TEXT PASSAGE >>
........

Model Penilaian Kualitas Pelokalan Video Games Berbasis Ludifikasi

ABSTRACT

SF. Luthfie Arguby Purnomo. T141508005. Ludification Based Video Game Localization
Quality Assessment”
. Promotor: Prof. M.R. Nababan, M.Ed., MA., Ph.D., M.S. ; Co-promotor I: Prof. Riyadi Santosa, M.Ed., Ph.D., Co-promotor II: Dra. Diah Kristina, MA, Ph.D., Dissertation of Doctorate Program of Surakarta Sebelas Maret University.

Previous studies on video game localization quality assessment tend to demarcate video game localization from game studies and language studies peculiarly applied on game based contexts. This qualitative study aims at designing a video game localization quality assessment based on playing identity or termed ludification which could address the mentioned issues by (a) revealing the strengths and weaknesses of the previous video game localization quality studies, (b) constructing the components for the ludification model, and (c) implementing the model to assess video game localization quality.  

Aarseth’s textonomy (1997) was applied to reveal the features of embryos, prototypes, and models of video game localization quality assessment, from which their strengths and weakenesses are assessable. Meanwhile Crystal’s ludic linguistics and the roles of language in playful activities (Crystal, 1996, 1998, 2008, 2011), Aarseth’s cybertext (1997), Frasca’s ludology (1999; 2007) and Simons’ narratology (2007) were applied to construct a design for ludifcation based video game localization quality assessment model.

Fourteen game titles in English and bahasa Indonesia were purposively selected to acquire data usable to reveal the strengths and weaknesses of the previous embryos, prototypes, and models of video game localization quality assessment. The data sources are game assets as explained by Mangiron dan O’Hagan (2013) namely in-game text, art, audio and cinematic, and printed material assets with an exception for the last asset. Meanwhile the data are text strings in accordance with three localization elements by Esselink (2000) namely linguistic, operational, and cosmetic elements. The acquired data were analyzed by employing domain, taxonomy, componential, and cultural theme as proposed by Spradley (1980) and modified by Santosa (2017).

The findings indicate that 2740 out of 2934 data are utilizable to denote the strengths of the previous embryos, prototypes, and models of video game localization quality assessment. The strengths lie on the presence of positive propensity, the abilities localization quality assessments have in revealing the relationship between linguistic, operational, and cosmetic elements. Meanwhile 194 data are utilizable to indicate the weaknesses of the previous assessments, lying on the presence of negative inter and extra propensities. This condition signifies the inabilities for the previous assessments to explain the relationship between the three localization elements with game asset constructing structures, ludology, and narratology. Departing from these findings, ludification based video game quality assessment model, validated through Focused Group Discussion (FGD) involving a translation expert and two localizers and assessed to five localizers. Components implemented in constructing ludification based model are mechanics-narrative structures, diegetic symbioses, and localization levels. Referring to these three components, the constructed model is able to reveal (a) the shift on playing identities, (b) the shift on luden or game asset constructing structures, and (c) spatialization strategies which contribute to the emergence of the shifts.

........

COLLECTED MATERIAL >>
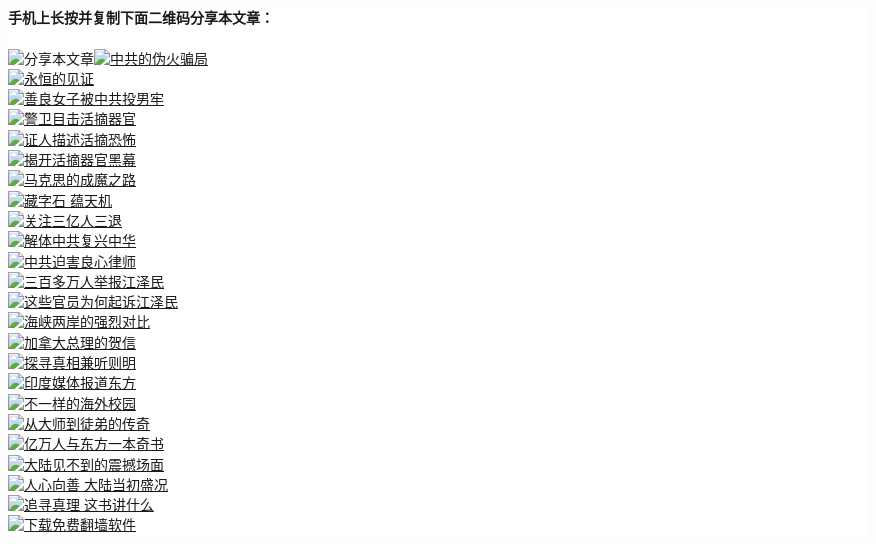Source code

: <strong>手机上长按并复制下面二维码分享本文章：</strong><br><br><img src="https://chart.apis.google.com/chart?cht=qr&chs=240x240&choe=UTF-8&chld=M|2&chl=https://github.com/19920513/djy/blob/master/gb/18/5/11/n10382937.md%231" title="分享本文章"></td><td VALIGN=TOP><a href="https://github.com/19920513/djy/blob/master/gb/16/1/21/n4622075.md?dfh#1" target="_blank"><img src="https://raw.githubusercontent.com/19920513/djy/master/gb/300/wei-f1.jpg" title="中共的伪火骗局"  alt="中共的伪火骗局"></a><br><a href="https://github.com/19920513/www/blob/master/README.md?dfh#9" target="_blank"><img src="https://raw.githubusercontent.com/19920513/djy/master/gb/300/yong-h.jpg" title="永恒的见证"  alt="永恒的见证"></a><br><a href="https://github.com/19920513/djy/blob/master/gb/13/9/29/n3974789.md?dfh#1" target="_blank"><img src="https://raw.githubusercontent.com/19920513/djy/master/gb/300/shang-lnz.jpg" title="善良女子被中共投男牢"  alt="善良女子被中共投男牢"></a><br><a href="https://github.com/19920513/djy/blob/master/gb/16/3/16/n4663449.md?dfh#1" target="_blank"><img src="https://raw.githubusercontent.com/19920513/djy/master/gb/300/huo-z3.jpg" title="警卫目击活摘器官"  alt="警卫目击活摘器官"></a><br><a href="https://github.com/19920513/djy/blob/master/gb/16/8/7/n8177641.md?dfh#1" target="_blank"><img src="https://raw.githubusercontent.com/19920513/djy/master/gb/300/huo-z4.jpg" title="证人描述活摘恐怖"  alt="证人描述活摘恐怖"></a><br><a href="https://github.com/19920513/djy/blob/master/gb/10/4/19/n2881569.md?dfh#1" target="_blank"><img src="https://raw.githubusercontent.com/19920513/djy/master/gb/300/huo-z1.jpg" title="揭开活摘器官黑幕"  alt="揭开活摘器官黑幕"></a><br><a href="https://github.com/19920513/djy/blob/master/gb/10/11/7/n3077476.md?dfh#1" target="_blank"><img src="https://raw.githubusercontent.com/19920513/djy/master/gb/300/ma-ks.jpg" title="马克思的成魔之路"  alt="马克思的成魔之路"></a><br><a href="https://github.com/19920513/djy/blob/master/gb/14/6/9/n4173977.md?dfh#1" target="_blank"><img src="https://raw.githubusercontent.com/19920513/djy/master/gb/300/chang-zs.jpg" title="藏字石 蕴天机"  alt="藏字石 蕴天机"></a><br><a href="https://github.com/19920513/djy/blob/master/gb/18/5/10/n10381511.md?dfh#1" target="_blank"><img src="https://raw.githubusercontent.com/19920513/djy/master/gb/300/st1.jpg" title="关注三亿人三退"  alt="关注三亿人三退"></a><br><a href="https://github.com/19920513/djy/blob/master/gb/18/3/21/n10237682.md?dfh#1" target="_blank"><img src="https://raw.githubusercontent.com/19920513/djy/master/gb/300/jie-t.jpg" title="解体中共复兴中华"  alt="解体中共复兴中华"></a><br><a href="https://github.com/19920513/djy/blob/master/gb/9/2/9/n2422991.md?dfh#1" target="_blank"><img src="https://raw.githubusercontent.com/19920513/djy/master/gb/300/gao-zs.jpg" title="中共迫害良心律师"  alt="中共迫害良心律师"></a><br><a href="https://github.com/19920513/djy/blob/master/gb/18/12/9/n10900044.md?dfh#1" target="_blank"><img src="https://raw.githubusercontent.com/19920513/djy/master/gb/300/sj1.jpg" title="三百多万人举报江泽民"  alt="三百多万人举报江泽民"></a><br><a href="https://github.com/19920513/djy/blob/master/gb/18/8/28/n10672014.md?dfh#1" target="_blank"><img src="https://raw.githubusercontent.com/19920513/djy/master/gb/300/sj2.jpg" title="这些官员为何起诉江泽民"  alt="这些官员为何起诉江泽民"></a><br><a href="https://github.com/19920513/djy/blob/master/gb/8/12/18/n2367165.md?dfh#1" target="_blank"><img src="https://raw.githubusercontent.com/19920513/djy/master/gb/300/liangan.jpg" title="海峡两岸的强烈对比"  alt="海峡两岸的强烈对比"></a><br><a href="https://github.com/19920513/djy/blob/master/gb/15/12/10/n4593139.md?dfh#1" target="_blank"><img src="https://raw.githubusercontent.com/19920513/djy/master/gb/300/jia-ndzl.jpg" title="加拿大总理的贺信"  alt="加拿大总理的贺信"></a><br><a href="https://github.com/19920513/djy/blob/master/gb/11/6/17/n3289382.md?dfh#1" target="_blank"><img src="https://raw.githubusercontent.com/19920513/djy/master/gb/300/xiao-wd.jpg" title="探寻真相兼听则明"  alt="探寻真相兼听则明"></a><br><a href="https://github.com/19920513/djy/blob/master/gb/18/10/27/n10812623.md?dfh#1" target="_blank"><img src="https://raw.githubusercontent.com/19920513/djy/master/gb/300/yindu.jpg" title="印度媒体报道东方"  alt="印度媒体报道东方"></a><br><a href="https://github.com/19920513/djy/blob/master/gb/18/6/9/n10469652.md?dfh#1" target="_blank"><img src="https://raw.githubusercontent.com/19920513/djy/master/gb/300/xie-j.jpg" title="不一样的海外校园"  alt="不一样的海外校园"></a><br><a href="https://github.com/19920513/djy/blob/master/gb/7/4/5/n1669415.md?dfh#1" target="_blank"><img src="https://raw.githubusercontent.com/19920513/djy/master/gb/300/li-up.jpg" title="从大师到徒弟的传奇"  alt="从大师到徒弟的传奇"></a><br><a href="https://github.com/19920513/djy/blob/master/gb/17/5/26/n9191512.md?dfh#1" target="_blank"><img src="https://raw.githubusercontent.com/19920513/djy/master/gb/300/zfl2.jpg" title="亿万人与东方一本奇书"  alt="亿万人与东方一本奇书"></a><br><a href="https://github.com/19920513/djy/blob/master/gb/13/11/27/n4020290.md?dfh#1" target="_blank"><img src="https://raw.githubusercontent.com/19920513/djy/master/gb/300/zhen-h.jpg" title="大陆见不到的震撼场面"  alt="大陆见不到的震撼场面"></a><br><a href="https://github.com/19920513/djy/blob/master/gb/15/7/17/n4482910.md?dfh#1" target="_blank"><img src="https://raw.githubusercontent.com/19920513/djy/master/gb/300/dalu-sk.jpg" title="人心向善 大陆当初盛况"  alt="人心向善 大陆当初盛况"></a><br><a href="https://github.com/19920513/djy/blob/master/gb/19/1/5/n10955468.md?dfh#1" target="_blank"><img src="https://raw.githubusercontent.com/19920513/djy/master/gb/300/zfl1.jpg" title="追寻真理 这书讲什么"  alt="追寻真理 这书讲什么"></a><br><a href="https://github.com/19920513/www/blob/master/README.md?dfh#1" target="_blank"><img src="https://raw.githubusercontent.com/19920513/djy/master/gb/300/fq1.jpg" title="下载免费翻墙软件"  alt="下载免费翻墙软件"></a><br></td></tr></table>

........

Return the passage of the dissertation abstract between "Previous studies on" and "game localization quality.", inclusive, without changing a word.

EXERCISE SOLUTION >>
Previous studies on video game localization quality assessment tend to demarcate video game localization from game studies and language studies peculiarly applied on game based contexts. This qualitative study aims at designing a video game localization quality assessment based on playing identity or termed ludification which could address the mentioned issues by (a) revealing the strengths and weaknesses of the previous video game localization quality studies, (b) constructing the components for the ludification model, and (c) implementing the model to assess video game localization quality.